4.1 The primary health care approach
Most health projects at the micro-level have adopted the primary health care approach (PHC). The concept of PHC evolved in 1978 as part of the Alma-Ata Declaration, put forth by the World Health Organisation and UNICEF. This was a response to widespread dissatisfaction of people with their health services, as being expensive, inaccessible, and inappropriate.
Primary health care has been defined as essential health care based on practical, scientifically sound, and socially acceptable methods and technology, made universally accessible to individuals and families in the community through their full participation, and at a cost that the community and country can afford to maintain at every stage of their development, in the spirit of self-reliance and selfdetermination.
As an approach, PHC is intended to be dramatically different from the earlier approach to health which stresses medical intervention. PHC is concerned not only with the poor health status of specific population groups, but with the indignity of health and health care being readily available to some, but denied to many.
The three main principles underlying the PHC concept are as follows: first, that health is an integral part of development. Second, the need is not so much to make further advances in medical technology as to reorientate the health system to make existing technology available to all. Finally, the PHC approach maintains that the conscious participation of people in the care for their own health is fundamental to the achievement of good health. In line with these principles, the PHC approach therefore calls for a move from hospitalbased care alone, towards prevention of ill health, and making health services available at the community level, and emphasising 'serf-help': what people can do for themselves.
Primary health care was conceived as comprising of eight essential elements:
· education, concerning prevailing health problems and methods of preventing and controlling them;
· promotion of adequate food supply and nutrition;
· adequate supply of safe water and sanitation;
· Maternal and child health care, including family planning;
· immunisation against the major infectious diseases;
· prevention and control of locally endemic diseases;
· appropriate treatment of common diseases and injuries
· provision of essential drugs.
In its translation from theory to practice, the PHC approach has deviated considerably from its original intent. Experience has shown that many PHC projects act on the basis of false assumptions and premises. Typically, NGOs carrying out PHC projects arrive with a concept of a ready-made solution, instead of relying on community participation to determine their activities. In general, such projects have ignored class, gender, racial, ethnic, and other differences in their programme, treating the community as a homogenous entity.
Despite making significant advances by linking health and development and going beyond medical solutions to health problems, this approach to primary health care is largely insensitive to gender issues in health. This is despite the fact that PHC is supposedly concerned with inequities in health. The ways in which the sexual division of labour, and genderbased discrimination influence women's health status is neither addressed nor understood. PHC does not recognise inequities within the household, nor go beyond viewing women as merely mothers and housewives. Consequently, it confines its vision of women's health needs to the realm of maternal and child health, where the focus is mainly on the child, with the mother seen as a vehicle for child health.

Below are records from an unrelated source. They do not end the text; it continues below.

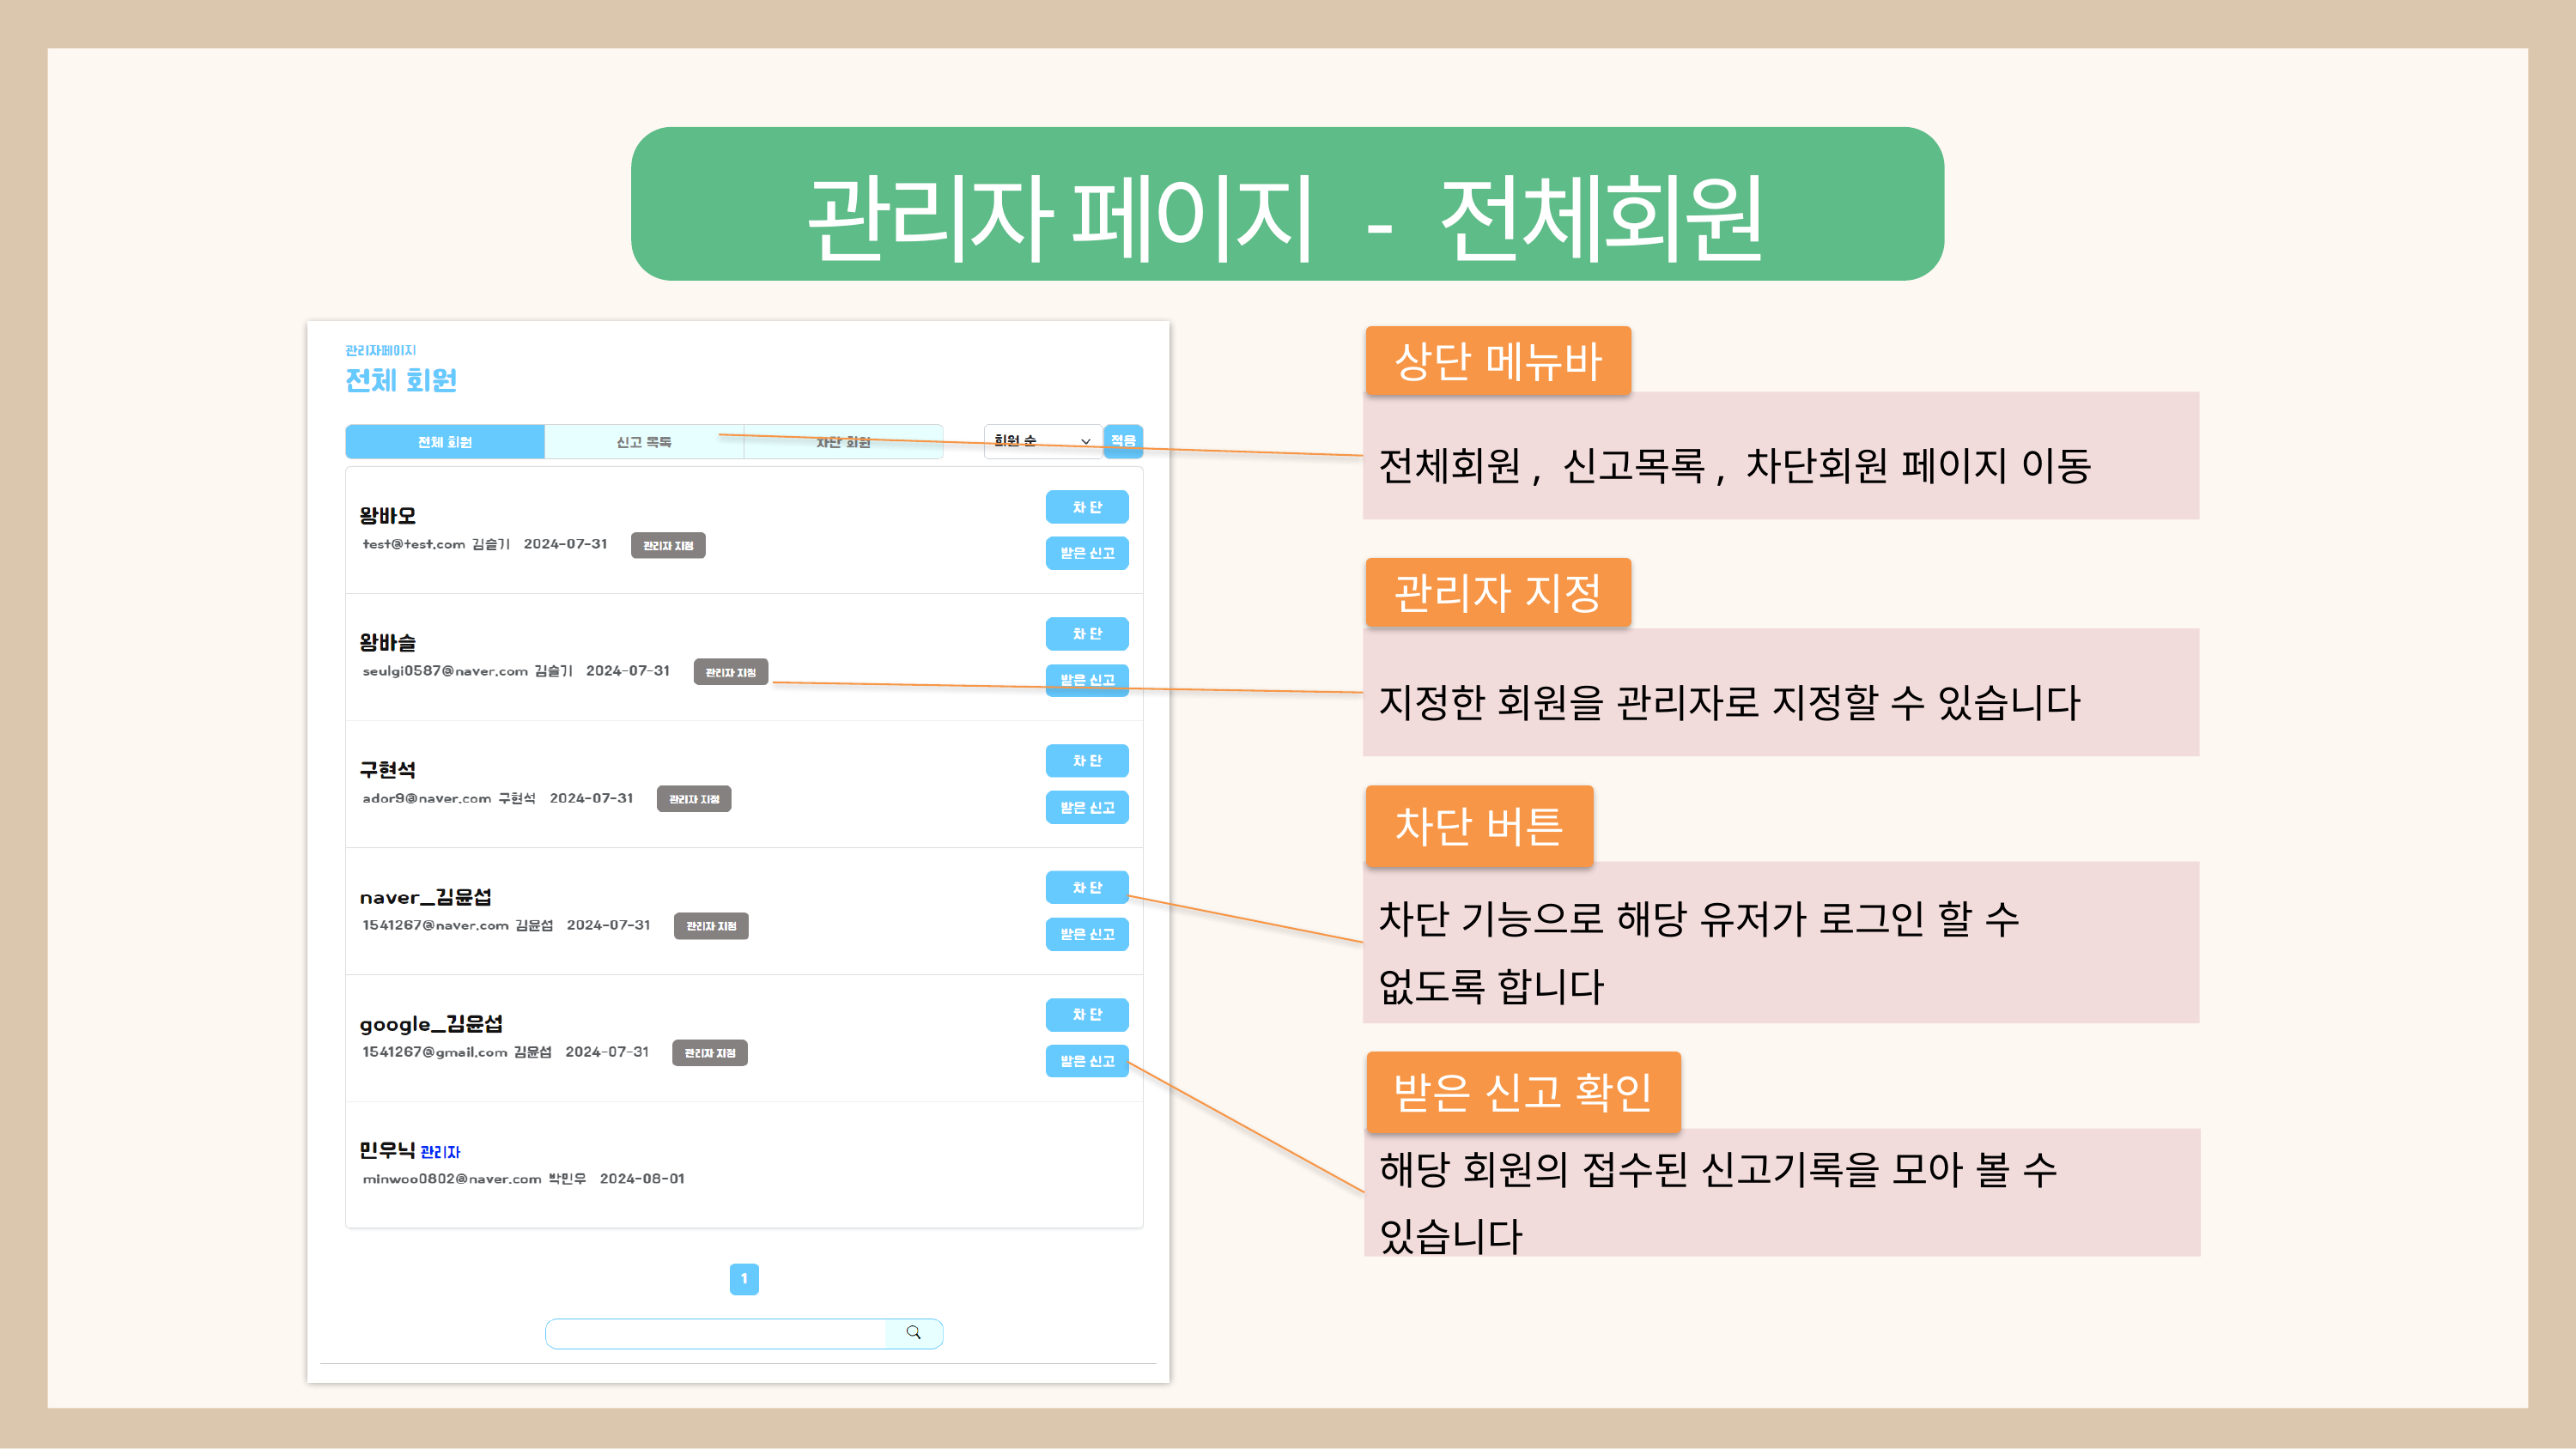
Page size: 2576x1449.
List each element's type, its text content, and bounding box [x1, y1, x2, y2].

text_box 차단 기능으로 해당 유저가 로그인 할 수 없도록 합니다 [1363, 861, 2200, 1024]
picture [319, 333, 1157, 1371]
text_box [1127, 894, 1364, 943]
text_box 지정한 회원을 관리자로 지정할 수 있습니다 [1363, 628, 2200, 757]
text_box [1127, 1061, 1365, 1193]
text_box 해당 회원의 접수된 신고기록을 모아 볼 수 있습니다 [1364, 1128, 2201, 1257]
text_box 차단 버튼 [1369, 788, 1591, 864]
text_box 관리자 페이지 - 전체회원 [629, 124, 1947, 282]
text_box 상단 메뉴바 [1369, 329, 1629, 392]
text_box 관리자 지정 [1369, 561, 1629, 624]
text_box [772, 682, 1364, 693]
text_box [719, 433, 1364, 456]
text_box 전체회원, 신고목록, 차단회원 페이지 이동 [1363, 391, 2200, 520]
text_box 받은 신고 확인 [1370, 1054, 1678, 1131]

PHC also demands a great deal from women as providers of health care in the household, ignoring their multiple roles and time constraints. The approach focuses on educating mothers, and promoting health interventions at the household level which add further to women's work load. It takes for granted women's role as carers and health providers, while at the same time not acknowledging their knowledge about health care and healing, but imposing ideas from above.
When PHC projects employ women community health workers, they expect them to do voluntary work, while this is seldom the case when men are employed. Worse still, many messages regarding disease prevention have tended to 'blame' women's lack of awareness and ignorance concerning their own, and their children's, illnesses.

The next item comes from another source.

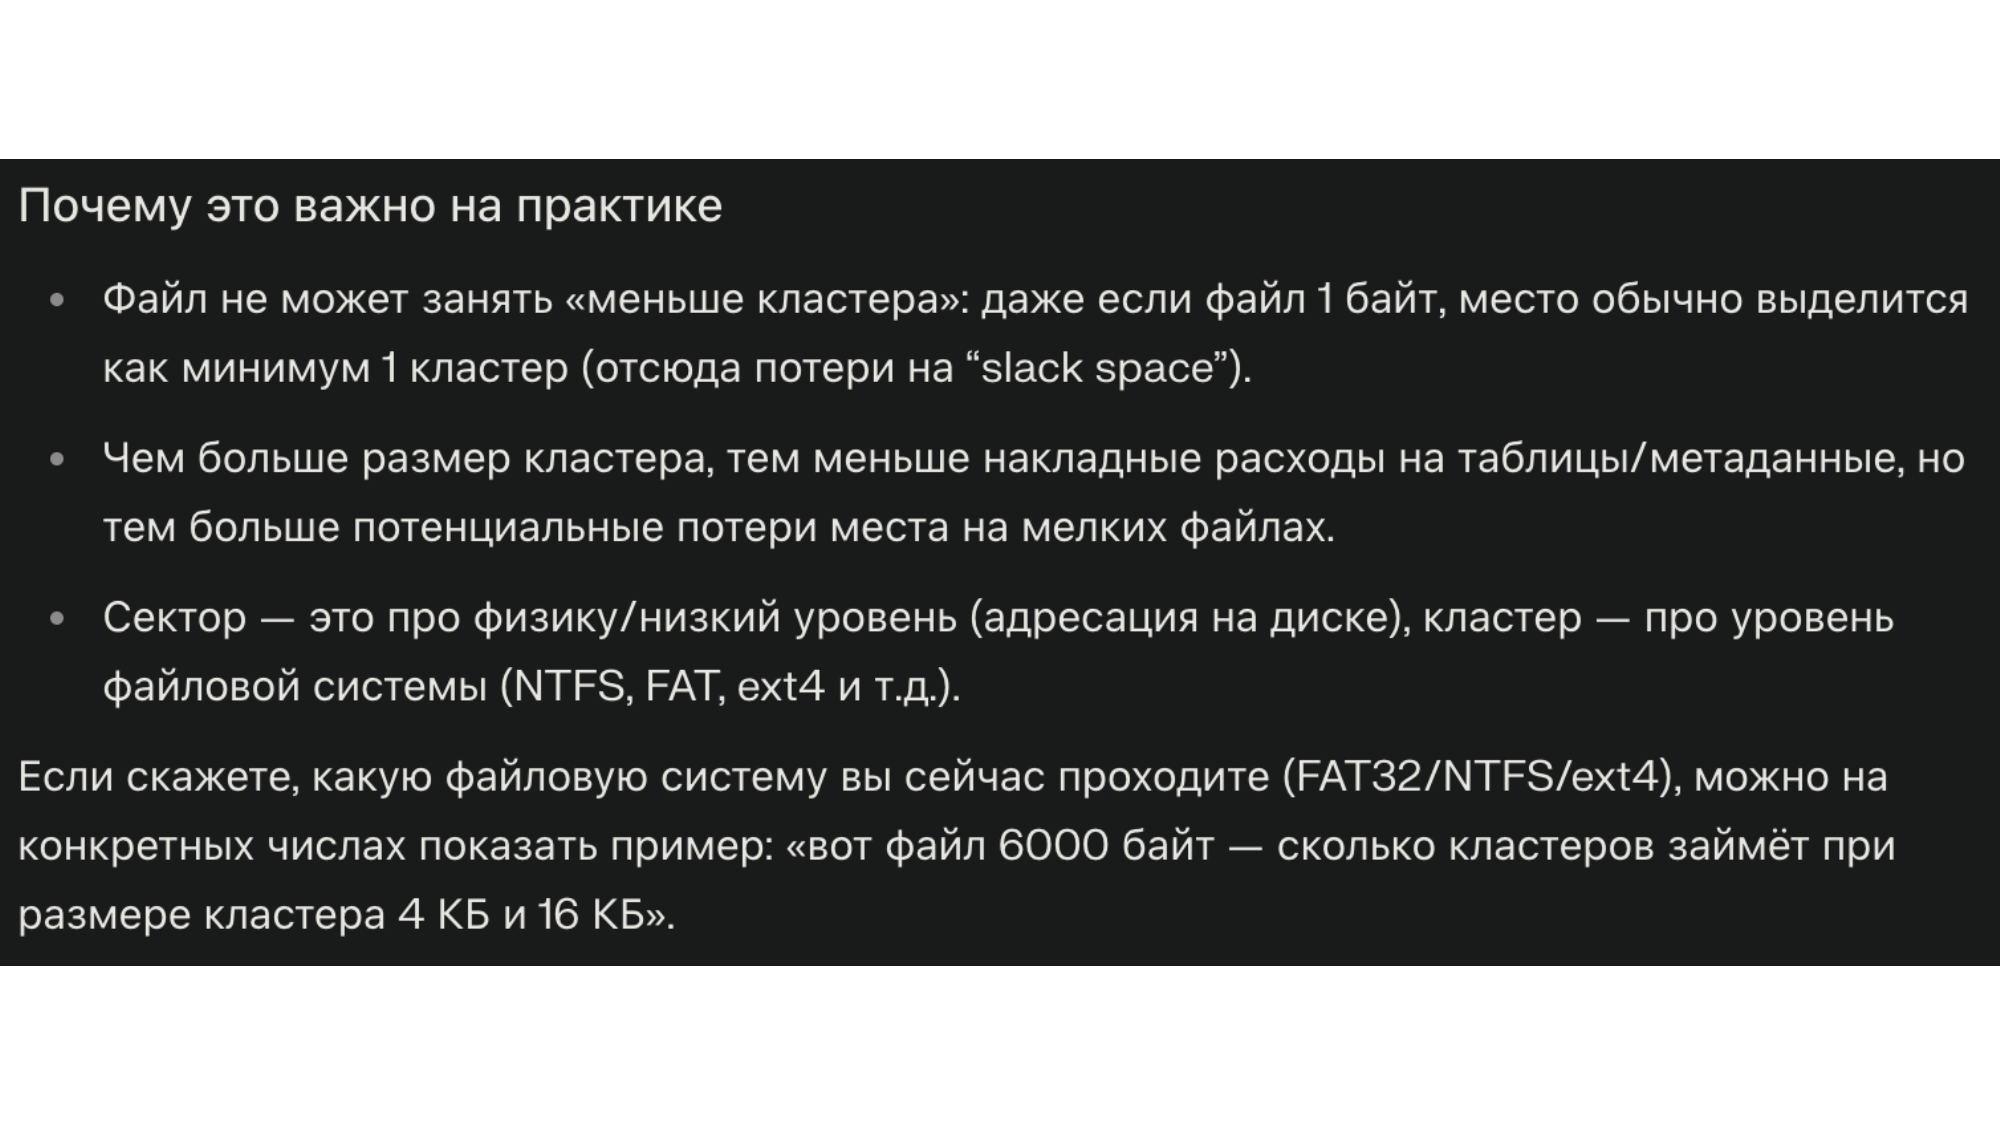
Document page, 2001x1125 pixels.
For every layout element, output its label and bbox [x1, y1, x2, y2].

picture [0, 158, 2000, 967]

However, PHC is an important step forward from the earlier, big-medical approach to the solution of health problems. The need is to make the approach to PHC more gender sensitive, rather than to negate the validity of the PHC approach itself. Addressing gender issues in through a PHC approach would mean
· acknowledging and acting on the premise that the community is not a homogenous group but may be divided along lines of gender, class, race, ethnicity and caste;
· being aware of how gender roles affect women's health needs and the variations in these across different social stratums;
· Addressing problems faced by women as providers of health care within the formal health sectors, and as informal carers at home;
· recognising, valuing, and using women's indigenous knowledge and skills in traditional medicine;
· changing the tendency in health education to 'blame the victim';
· planning in consultation with women, and respecting women's knowledge of the community's health needs.